Reproduce the Spark mailing-list thread word for word from "Posted to user@spark.apache.org" up to and including "to force action.".

* Start READING PASSAGE *

Posted to user@spark.apache.org by Ahmed Nawar <ah...@gmail.com> on 2015/08/27 20:42:43 UTC

Commit DB Transaction for each partition

Thanks for foreach idea. But once i used it i got empty rdd. I think
because "results" is an iterator.

Yes i know "Map is lazy" but i expected there is solution to force action.

I can not use foreachPartition because i need reuse the new RDD after some
maps.



On Thu, Aug 27, 2015 at 5:11 PM, Cody Koeninger <co...@koeninger.org> wrote:

>
> Map is lazy.  You need an actual action, or nothing will happen.  Use
> foreachPartition, or do an empty foreach after the map.
>
> On Thu, Aug 27, 2015 at 8:53 AM, Ahmed Nawar <ah...@gmail.com>
> wrote:
>
>> Dears,
>>
>>     I needs to commit DB Transaction for each partition,Not for each row.
>> below didn't work for me.
>>
>>
>> rdd.mapPartitions(partitionOfRecords => {
>>
>> DBConnectionInit()
>>
>> val results = partitionOfRecords.map(......)
>>
>> DBConnection.commit()
>>
>>
>> })
>>
>>
>>
>> Best regards,
>>
>> Ahmed Atef Nawwar
>>
>> Data Management & Big Data Consultant
>>
>>
>>
>>
>>
>>
>> On Thu, Aug 27, 2015 at 4:16 PM, Cody Koeninger <co...@koeninger.org>
>> wrote:
>>
>>> Your kafka broker died or you otherwise had a rebalance.
>>>
>>> Normally spark retries take care of that.
>>>
>>> Is there something going on with your kafka installation, that rebalance
>>> is taking especially long?
>>>
>>> Yes, increasing backoff / max number of retries will "help", but it's
>>> better to figure out what's going on with kafka.

* End READING PASSAGE *
* Start DATASET ENTRIES *

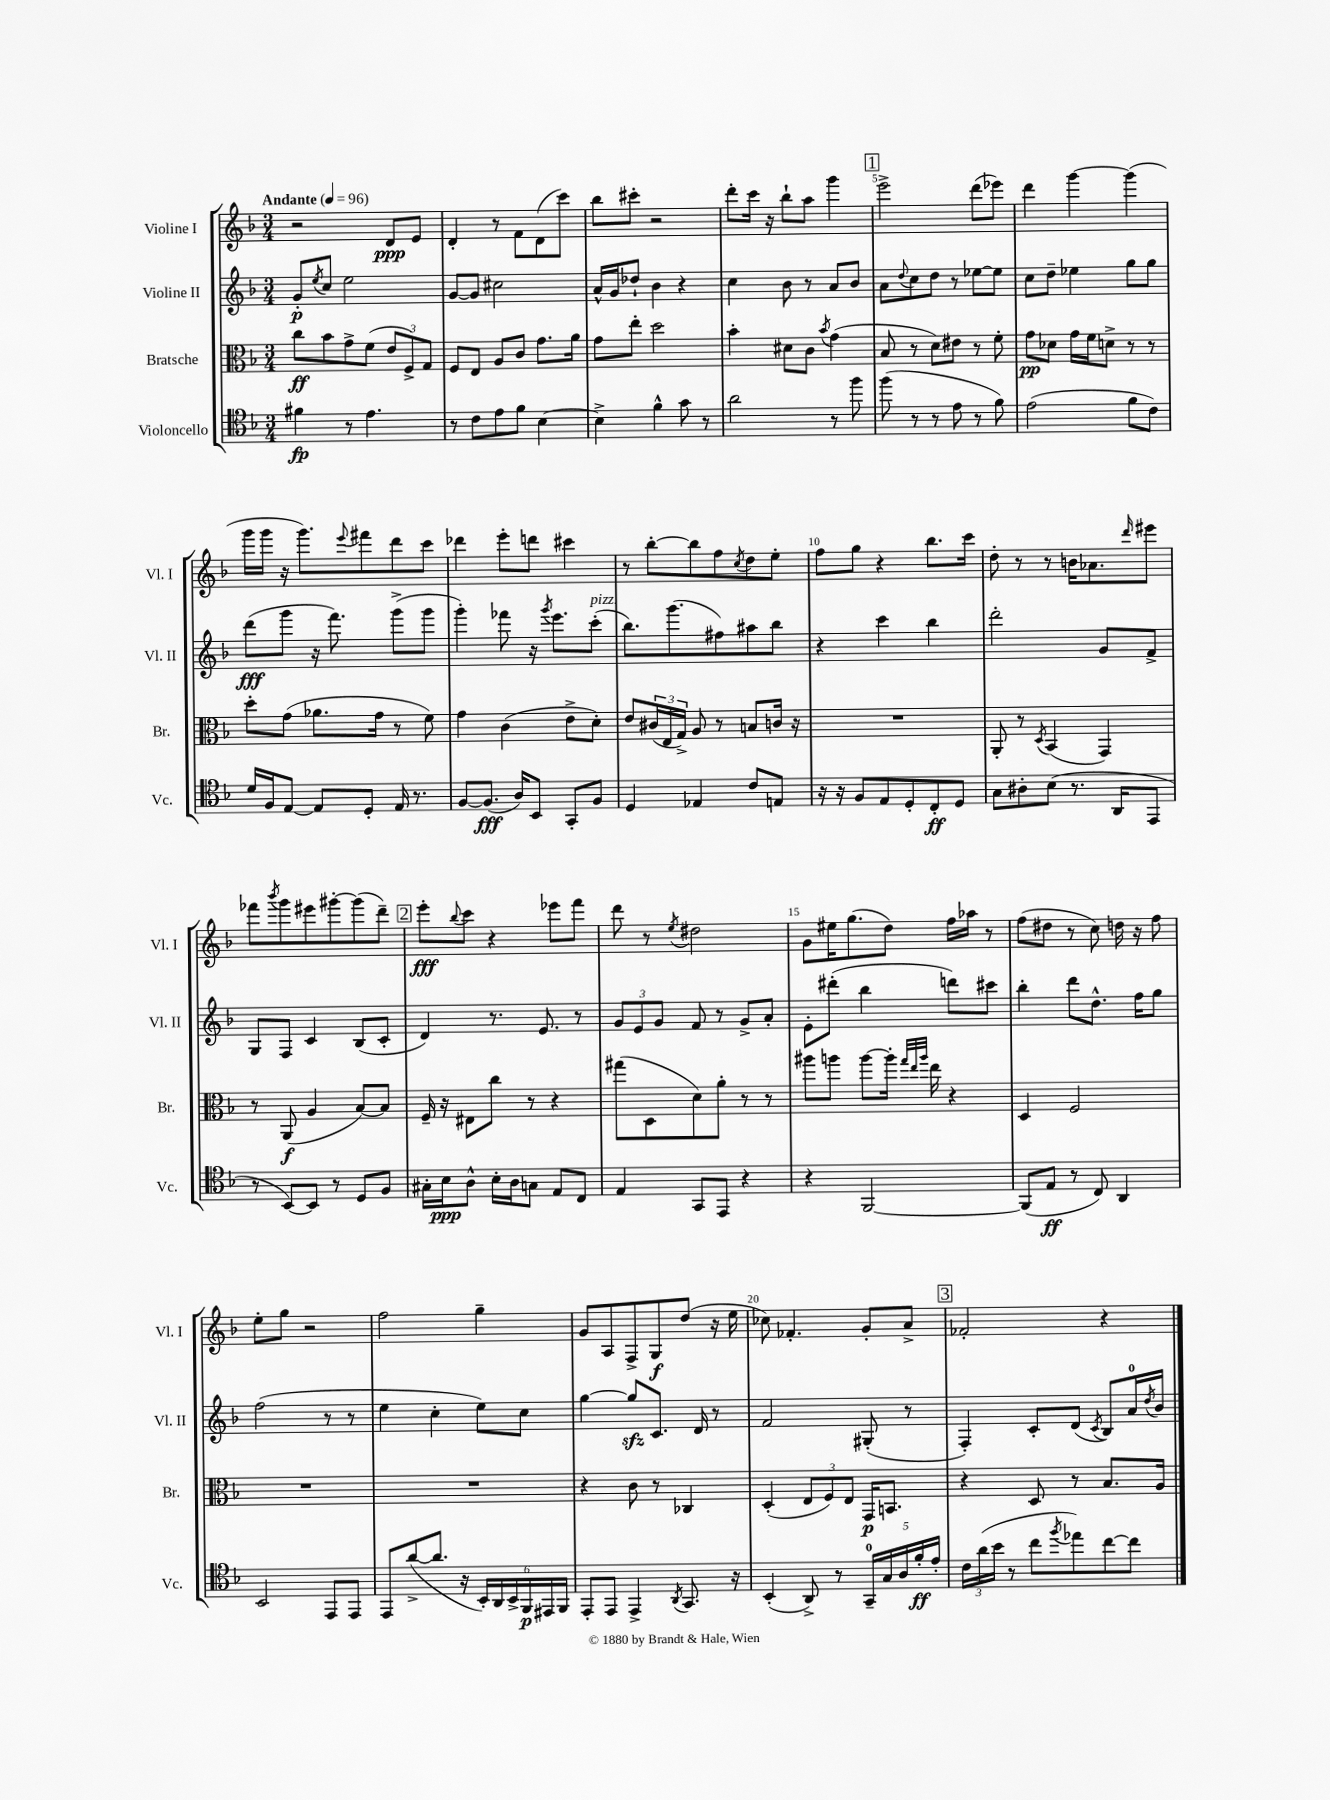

**kern	**kern	**kern	**kern
*staff4	*staff3	*staff2	*staff1
*clefC4	*clefC3	*clefG2	*clefG2
*k[b-]	*k[b-]	*k[b-]	*k[b-]
*M3/4	*M3/4	*M3/4	*M3/4
*MM96	*MM96	*MM96	*MM96
4f#	8cc	8g'	2r
.	.	8qee	.
.	8b-	8cc	.
8r	8g^	2ee	.
4.e	(8f	.	.
.	12e	.	8d
.	12F^)	.	.
.	.	.	8e
.	12G	.	.
=	=	=	=
8r	8F	[8g	4d'
8c	8E	8g]	.
8e	8A	2cc#	8r
8f	8c	.	8f
[4B-	8.g	.	(8d
.	.	.	8ccc)
.	16a	.	.
=	=	=	=
4B-^]	8g	16a^^	8bb-
.	.	16g	.
.	8ee'	8dd-`	8ccc#'
4f^^	2dd	4b-	2r
8g	.	4r	.
8r	.	.	.
=	=	=	=
2a	4b-'	4cc	8ddd'
.	.	.	16ccc
.	.	.	16r
.	8d#	8b-	8bb-`
.	8c	8r	8aa
.	8qb-	.	.
8r	(4g	8a	4ggg
8ff	.	8b-	.
=	=	=	=
(8ff	8B-	8a	2eee^
.	.	8qqdd	.
8r	8r	8cc	.
8r	8d)	8dd	.
8e	8e#	8r	.
8r	8r	[8ee-	(8ddd
8f)	8f'	8ee-]	8eee-)
=	=	=	=
(2e	8g	8cc	4ddd
.	8d-	8dd~	.
.	16g	4ee-	[4ggg
.	16f	.	.
.	8d^	.	.
8f	8r	8gg	(4ggg]
8c)	8r	8gg	.
=	=	=	=
16d	8dd'	(8ddd	16ggg
16F	.	.	16ggg
[8E	(8g	8ggg	16r
.	.	.	8.ggg)
8E]	8.a-	16r	.
.	.	8.fff)	.
.	.	.	8qqeee
8D'	.	.	8fff#
.	16g	.	.
16E	8r	(8ggg^	8ddd
8.r	.	.	.
.	8f)	8ggg	8ccc
=	=	=	=
[8F	4g	4ggg')	4ddd-
(8.F]	.	.	.
.	(4c	8fff-	8eee'
16A)	.	.	.
8BB-	.	16r	8ddd
.	.	8qggg	.
.	.	8.eee	.
8GG'	8e^	.	4ccc#
8F	8d')	(8ccc'	.
=	=	=	=
4D	8e	8.bb-)	8r
.	(24c#	.	[8bb-'
.	24E	.	.
.	.	(8.ggg	.
.	24G^)	.	.
4E-	8A	.	8bb-]
.	8r	8ff#)	8ff
.	.	.	8qcc
8c	8B	8aa#	8dd
8E	16c	8bb-	8ee'
.	16r	.	.
=	=	=	=
16r	2.r	4r	8ff
16r	.	.	.
8F	.	.	8gg
8E	.	4ccc	4r
8D'	.	.	.
8C'	.	4bb-	8.bb-
8D	.	.	.
.	.	.	16ccc
=	=	=	=
8G	8AA'	2ddd'	8dd'
8A#'	8r	.	8r
.	8qD	.	.
(8B-	(4BB-	.	8r
8.r	.	.	16b
.	.	.	8.a-
.	4GG)	8g	.
16AA	.	.	.
.	.	.	16qqddd
8EE	.	8f^	8eee#
=	=	=	=
8r	8r	8G	8fff-
.	.	.	8qbbb-
[8BB-)	(8AA	8F	8ggg
8BB-]	4A	4c	8eee#
8r	.	.	[8ggg#'
8D	[8B-)	(8B-	(8ggg#]
8F	8B-]	8c'	8ddd~)
=	=	=	=
16G#'	16F~	4d)	8eee'
16B-	16r	.	.
.	.	.	8qqbb-
8A^^	8E#	.	8ccc
16B-'	8cc	8.r	4r
16A	.	.	.
8G	8r	.	.
.	.	8.e	.
8E	4r	.	8eee-
8C	.	8r	8fff
=	=	=	=
4E	(8gg#	12g	8ddd
.	.	12e	.
.	8D	.	8r
.	.	12g	.
.	.	.	8qee
8GG	8d)	8f	2dd#
8EE	8a'	8r	.
4r	8r	8g^	.
.	8r	8a'	.
=	=	=	=
4r	8aa#	8e'	8g
.	8aa	(8ddd#'	16ee#
.	.	.	(8.gg
[2FF	[8aa	4bb-	.
.	16aa']	.	8dd)
.	32qqgg	.	.
.	32qqee	.	.
.	32qqaa	.	.
.	16ee	.	.
.	4r	8ddd)	16ff
.	.	.	16aa-
.	.	8ccc#	8r
=	=	=	=
(8FF]	4D	4bb-'	(8ff
8E	.	.	8dd#
8r	2F	8ddd	8r
8C)	.	8.dd^^	8cc)
4AA	.	.	16dd
.	.	16ff	16r
.	.	8gg	8ff
=	=	=	=
2BB-	2.r	(2ff	8ee'
.	.	.	8gg
.	.	.	2r
8EE	.	8r	.
8EE	.	8r	.
=	=	=	=
8EE	2.r	4ee	2ff
([8a^	.	.	.
8.a]	.	4cc'	.
16r	.	.	.
24BB-')	.	8ee)	4gg~
24AA	.	.	.
24BB-^	.	.	.
24FF	.	8cc	.
24EE#	.	.	.
24FF	.	.	.
=	=	=	=
8EE'	4r	[4gg	8g
8EE	.	.	8A
4EE^	8c	8gg]	8F^
.	8r	8.c	8G
8qAA	.	.	.
8.GG	4C-	.	(8dd
.	.	16d	.
.	.	8r	16r
16r	.	.	16ee
=	=	=	=
(4BB-'	(4D'	2f	8cc-)
.	.	.	4.f-'
8AA^)	12E	.	.
.	12F)	.	.
8r	.	.	.
.	12E	.	.
20GG~	16GG	(8G#'	8g'
20G	.	.	.
.	8.BB	.	.
20A	.	.	.
.	.	8r	8a^
20f'	.	.	.
20e'	.	.	.
=	=	=	=
24c	4r	4F')	2f-'
(24a	.	.	.
24b-	.	.	.
8r	.	.	.
8cc	8D	8c'	.
8qff	.	.	.
8ee-)	8r	(8d	.
.	.	8qc	.
[8cc	8.B-	8B-)	4r
8cc]	.	16a	.
.	.	8qdd	.
.	16A	16b-	.
==	==	==	==
*-	*-	*-	*-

* End DATASET ENTRIES *

### [EXERCISE ANSWER]
Posted to user@spark.apache.org by Ahmed Nawar <ah...@gmail.com> on 2015/08/27 20:42:43 UTC

Commit DB Transaction for each partition

Thanks for foreach idea. But once i used it i got empty rdd. I think
because "results" is an iterator.

Yes i know "Map is lazy" but i expected there is solution to force action.